#### DATA FOR ANALYSIS:
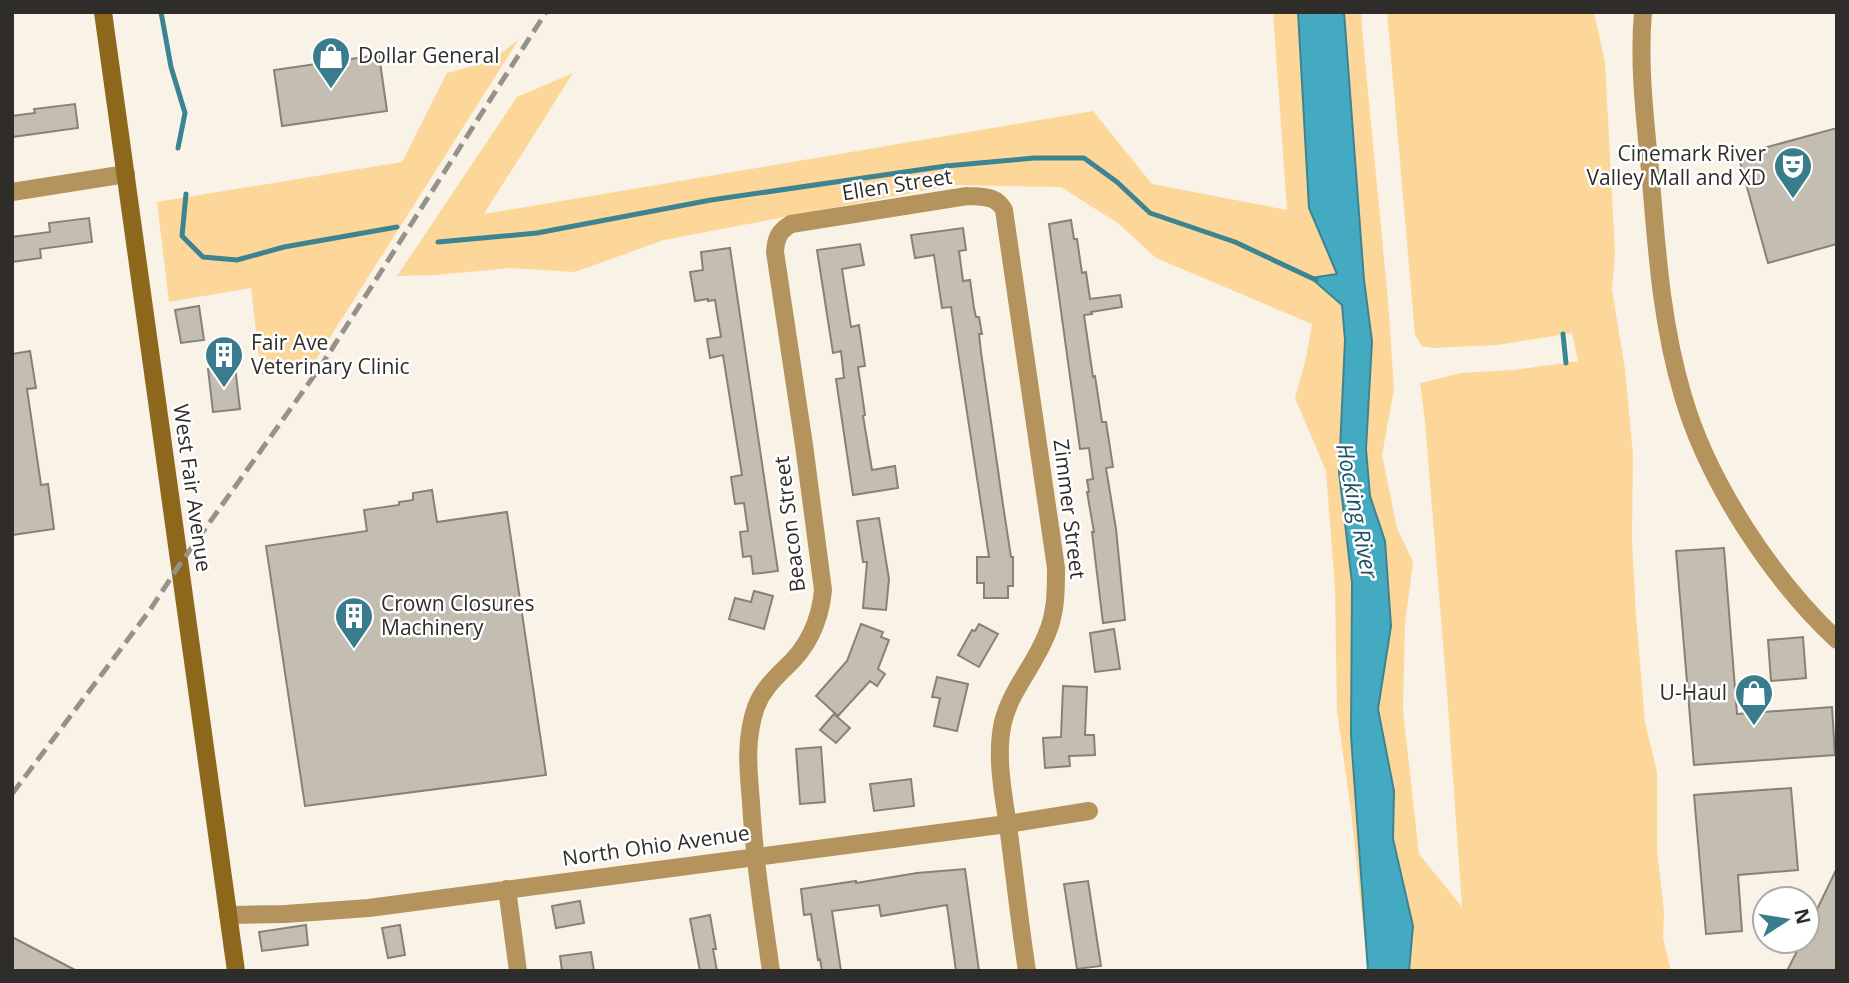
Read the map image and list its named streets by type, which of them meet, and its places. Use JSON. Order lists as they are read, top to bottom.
{
  "streets": {
    "street": [
      "Ellen Street",
      "West Fair Avenue",
      "Zimmer Street",
      "Beacon Street",
      "North Ohio Avenue"
    ]
  },
  "crossings": [
    ["Ellen Street", "Zimmer Street"],
    ["Ellen Street", "Beacon Street"],
    ["West Fair Avenue", "North Ohio Avenue"],
    ["Zimmer Street", "North Ohio Avenue"],
    ["Beacon Street", "North Ohio Avenue"]
  ],
  "water": ["Hocking River"],
  "places": {
    "shop": ["Dollar General", "U-Haul"],
    "theatre": ["Cinemark River Valley Mall and XD"],
    "building": ["Fair Ave Veterinary Clinic", "Crown Closures Machinery"]
  },
  "north": "right"
}
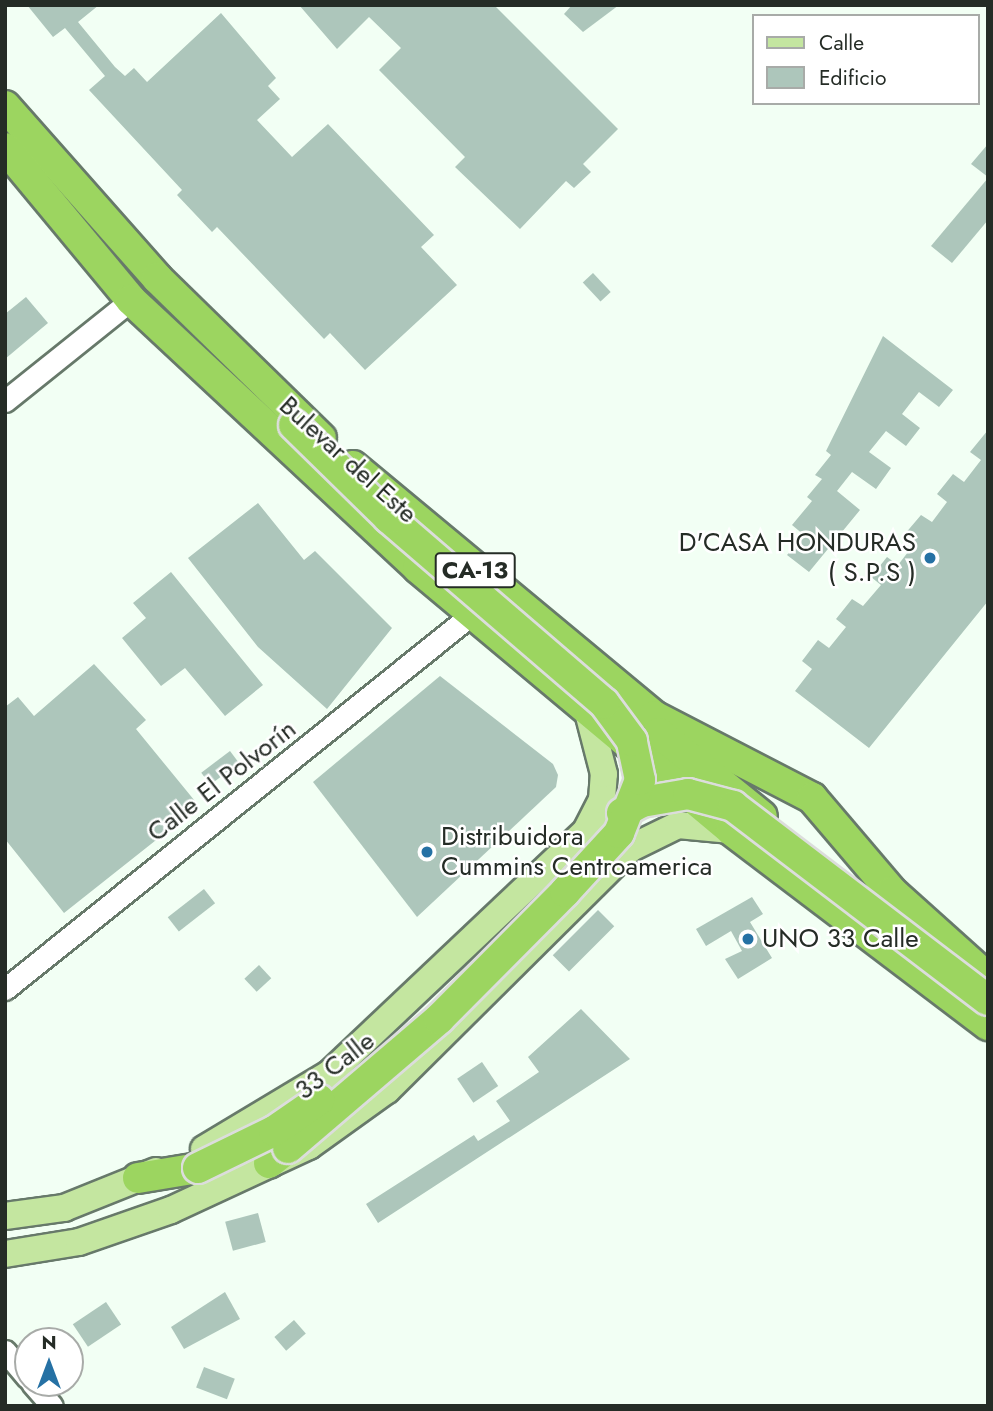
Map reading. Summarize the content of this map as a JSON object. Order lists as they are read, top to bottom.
{
  "streets": {
    "highway": ["Bulevar del Este", "CA-13"],
    "main road": ["33 Calle"],
    "street": ["Calle El Polvorín"]
  },
  "crossings": [
    ["Bulevar del Este", "Calle El Polvorín"],
    ["Bulevar del Este", "33 Calle"]
  ],
  "places": ["D'CASA HONDURAS ( S.P.S )", "Distribuidora Cummins Centroamerica", "UNO 33 Calle"],
  "legend": ["Calle", "Edificio"],
  "north": "top"
}
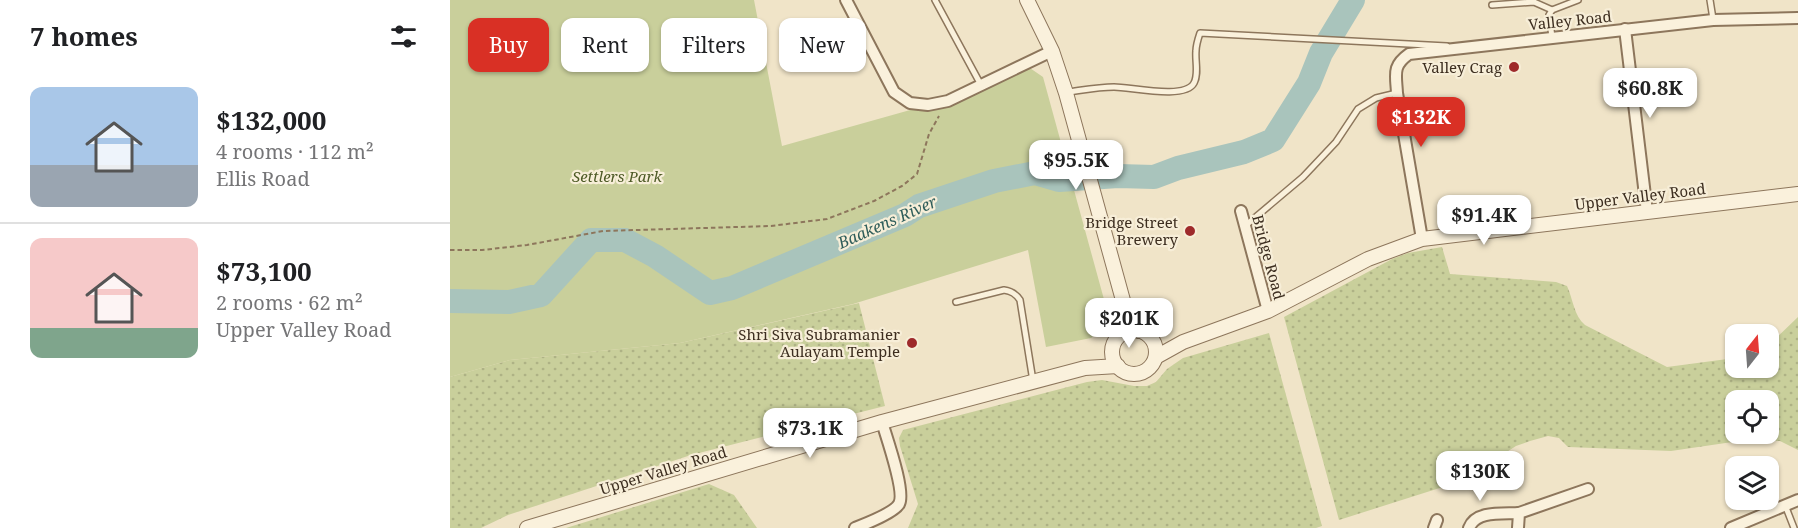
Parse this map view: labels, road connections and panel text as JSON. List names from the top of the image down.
{
  "streets": {
    "street": ["Valley Road", "Upper Valley Road", "Bridge Road"]
  },
  "crossings": [
    ["Upper Valley Road", "Bridge Road"]
  ],
  "water": ["Baakens River"],
  "parks": ["Settlers Park"],
  "places": ["Valley Crag", "Bridge Street Brewery", "Shri Siva Subramanier Aulayam Temple"],
  "north": "top",
  "page": {
    "heading": "7 homes",
    "chip": [
      "Buy",
      "Rent",
      "Filters",
      "New"
    ],
    "price": [
      "$60.8K",
      "$132K",
      "$95.5K",
      "$91.4K",
      "$201K",
      "$73.1K",
      "$130K"
    ],
    "list": [
      {
        "name": "$132,000",
        "note": "4 rooms · 112 m² · Ellis Road"
      },
      {
        "name": "$73,100",
        "note": "2 rooms · 62 m² · Upper Valley Road"
      }
    ]
  }
}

#### REQUIRED ACTION:
Would you write out the data exactly, with no pictures in the copy?

#### RESULT OF THIS EXERCISE:
Read the map image and list its named streets by type, which of them meet, and its places. Use JSON. Order lists as they are read, top to bottom.
{
  "streets": {
    "street": [
      "Ellen Street",
      "West Fair Avenue",
      "Zimmer Street",
      "Beacon Street",
      "North Ohio Avenue"
    ]
  },
  "crossings": [
    ["Ellen Street", "Zimmer Street"],
    ["Ellen Street", "Beacon Street"],
    ["West Fair Avenue", "North Ohio Avenue"],
    ["Zimmer Street", "North Ohio Avenue"],
    ["Beacon Street", "North Ohio Avenue"]
  ],
  "water": ["Hocking River"],
  "places": {
    "shop": ["Dollar General", "U-Haul"],
    "theatre": ["Cinemark River Valley Mall and XD"],
    "building": ["Fair Ave Veterinary Clinic", "Crown Closures Machinery"]
  },
  "north": "right"
}
Map reading. Summarize the content of this map as a JSON object. Order lists as they are read, top to bottom.
{
  "streets": {
    "highway": ["Bulevar del Este", "CA-13"],
    "main road": ["33 Calle"],
    "street": ["Calle El Polvorín"]
  },
  "crossings": [
    ["Bulevar del Este", "Calle El Polvorín"],
    ["Bulevar del Este", "33 Calle"]
  ],
  "places": ["D'CASA HONDURAS ( S.P.S )", "Distribuidora Cummins Centroamerica", "UNO 33 Calle"],
  "legend": ["Calle", "Edificio"],
  "north": "top"
}
Parse this map view: labels, road connections and panel text as JSON. List names from the top of the image down.
{
  "streets": {
    "street": ["Valley Road", "Upper Valley Road", "Bridge Road"]
  },
  "crossings": [
    ["Upper Valley Road", "Bridge Road"]
  ],
  "water": ["Baakens River"],
  "parks": ["Settlers Park"],
  "places": ["Valley Crag", "Bridge Street Brewery", "Shri Siva Subramanier Aulayam Temple"],
  "north": "top",
  "page": {
    "heading": "7 homes",
    "chip": [
      "Buy",
      "Rent",
      "Filters",
      "New"
    ],
    "price": [
      "$60.8K",
      "$132K",
      "$95.5K",
      "$91.4K",
      "$201K",
      "$73.1K",
      "$130K"
    ],
    "list": [
      {
        "name": "$132,000",
        "note": "4 rooms · 112 m² · Ellis Road"
      },
      {
        "name": "$73,100",
        "note": "2 rooms · 62 m² · Upper Valley Road"
      }
    ]
  }
}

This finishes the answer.